10 Ideas for Skeletal Tracking

1) Human Constellations — Using the joints as reference points — forcing the user to contort until joints match constellation patterns such as Orion, Cancer/The Crab, or The Swan. When in the correct position, the player would unlock information about each constellation.

2) Evaluation of running or walking gate — I tend to favor my right side when both walking and running, it would be great to have something that recorded my running and played back how far off I was from a healthy gate [showing both my gate and a normal gate for a person of my height]. This could also be applied to physical therapy– i.e. working to regain full motion of the arm after an injury.

3) Inspector Gadget Tools — Grafting weapons onto the ends of arms, head, etc, in gaming and allowing the player to use hands, legs, or any limb as something radically different — a chainsaw, for instance.

4) Ballroom or Salsa Dancing Tool — Tracks your posture and hand movements while learning how to ballroom or Salsa dance.
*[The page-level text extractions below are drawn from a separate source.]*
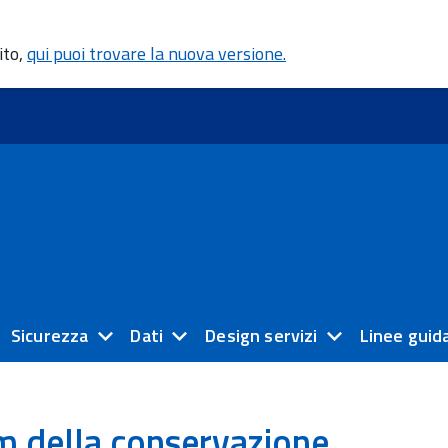
ito,
qui puoi trovare la nuova versione.
Sicurezza
Dati
Design servizi
Linee guid
m della conservazione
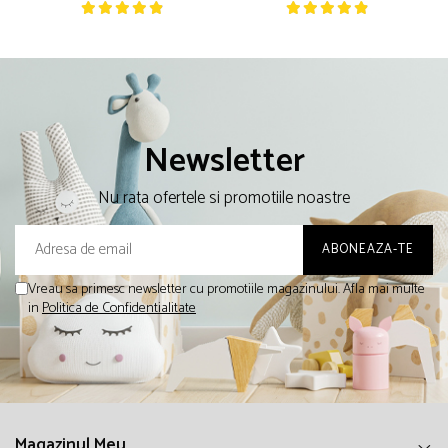
Newsletter
Nu rata ofertele si promotiile noastre
Vreau sa primesc newsletter cu promotiile magazinului. Afla mai multe
in
Politica de Confidentialitate
Magazinul Meu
The distance between partners and positioning of hands, feet, hips, etc are all critically important when being scored in competitive dancing.

5) Body Language Lie Detector — Using kinect in surveillance, comparing a person’s body language against a library of ticks/postures/etc — helps determine the level of nervousness of someone being detained or questioned. Could be used to detect lying (long shot?).

6) Allowing a gamer to program an Army — By recording skeletal movements, a player/gamer/user would be able to record and assign different walks, movements, postures, attack moves, etc to a large body of characters that would then mimic the recording in predetermined situations. Almost like what they did with crowds in the Lord of the Rings movies — programming crowds to have “individual” movements and seem more like real groups of people.

7) Untangling Knots in 3D space — A game in which you have to untangle a large knot of yarn or similar looking thread that exists in 3D space. You have to move the ends through other pieces in 3D. Part of the puzzle would also be figuring out how to negotiate yourself with the knot/yarn in the space as to not get tangled in it.

8) Peter Pan Game — In which the skeleton of the person slightly diverges from the player and becomes like Peter Pan’s shadow. The shadow goes rogue and the player must match it in order to “re-sew” it to themselves.

9) Deforming a person — Changing height or weight as to teach how to change perspective/POV — but making the person radically less suited for life than they are (incredibly short or incredibly tall, etc). On a less drastic scale, could be useful for teenagers, perhaps, to combat bullying and put people in each others’ shoes.

10) The ability for a gamer to move through thickness — Using the skeleton as a controller to move through areas of “thickness” in video games — like dense brush or a wall of thorns or anything that can be pushed away with the hands and feet. In other words — you don’t need to follow paths, you can move through the un-charted parts of the world and have a realistic sensation of discovery or triumph at having diverged from the normal course.